Retarding your pizza dough is simple: once you’ve kneaded it, just place it in a covered bowl and pop it into your fridge. You can let it sit for as little as 24 hours or as long as 72 hours. The longer it ferments, the more flavorful your crust will be. Just take it out of the fridge about an hour or two before you bake to let it return to room temperature.
Ultimately, the extra time and planning required for pizza dough retardation is a small price to pay for the big payoff in flavor and texture. It’s a pro move that will elevate your homemade pizza from good to “mamma mia, that’s amazing!”
If you’re not in a rush, give it a try!
And there you have it!
Dough-making may seem daunting but remember: even if it doesn’t come out perfect, you’re still making pizza. And pizza is always a good idea, no matter the yeast type – active dry, instant, or fresh. Ultimately, it’s all about the journey (and the mouth-watering destination).
Let’s keep rolling!
Shaping the Pie
Okay, dough-kneading warriors, it’s time to shape your pie. Start by dusting your work surface with a bit of flour, then take a dough ball and gently flatten it into a disc, leaving the edges slightly thicker. This rim will puff up in the oven to form your crust, or “cornicione,” if you want to impress your friends with your pizza lingo.
------------------------------------
-- WHAT IS ASKED --
Answer these from the pizza dough text:
1. What is the shortest and longest time the dough can stay in the fridge?
2. How long before baking should the dough come out of the fridge?
3. What name does the text give the rim that puffs up into the crust?
You won't need the items to answer anything here.
------------------------------------
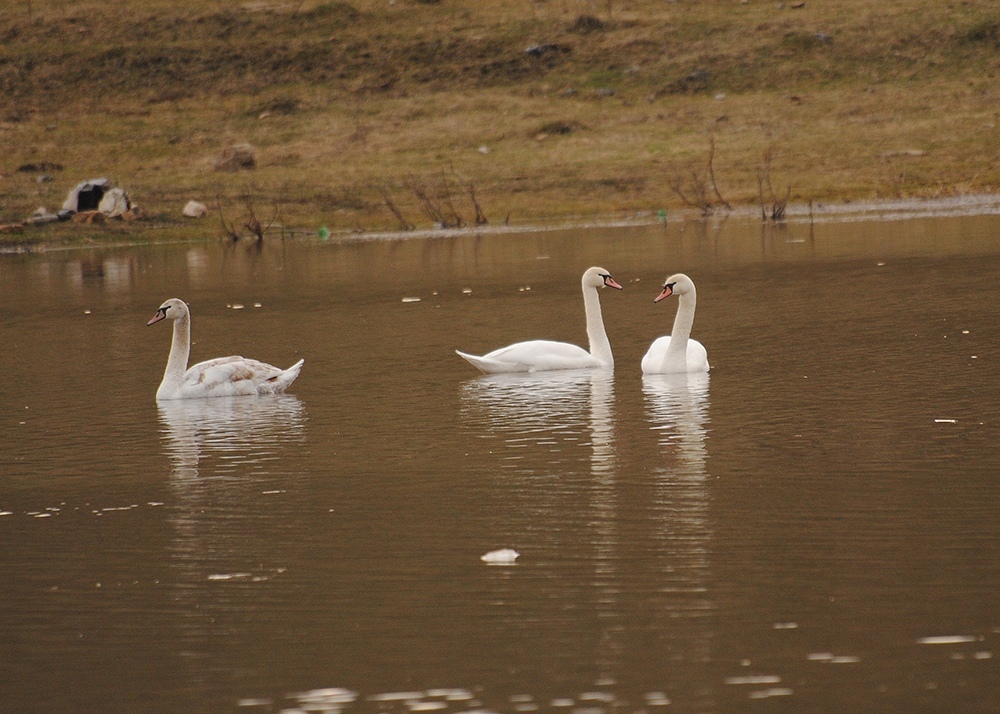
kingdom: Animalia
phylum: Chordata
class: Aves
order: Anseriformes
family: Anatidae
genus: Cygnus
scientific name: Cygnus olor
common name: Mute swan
------------------------------------
-- THE SOLUTION --
1. As little as 24 hours and as long as 72 hours.
2. About an hour or two.
3. "Cornicione."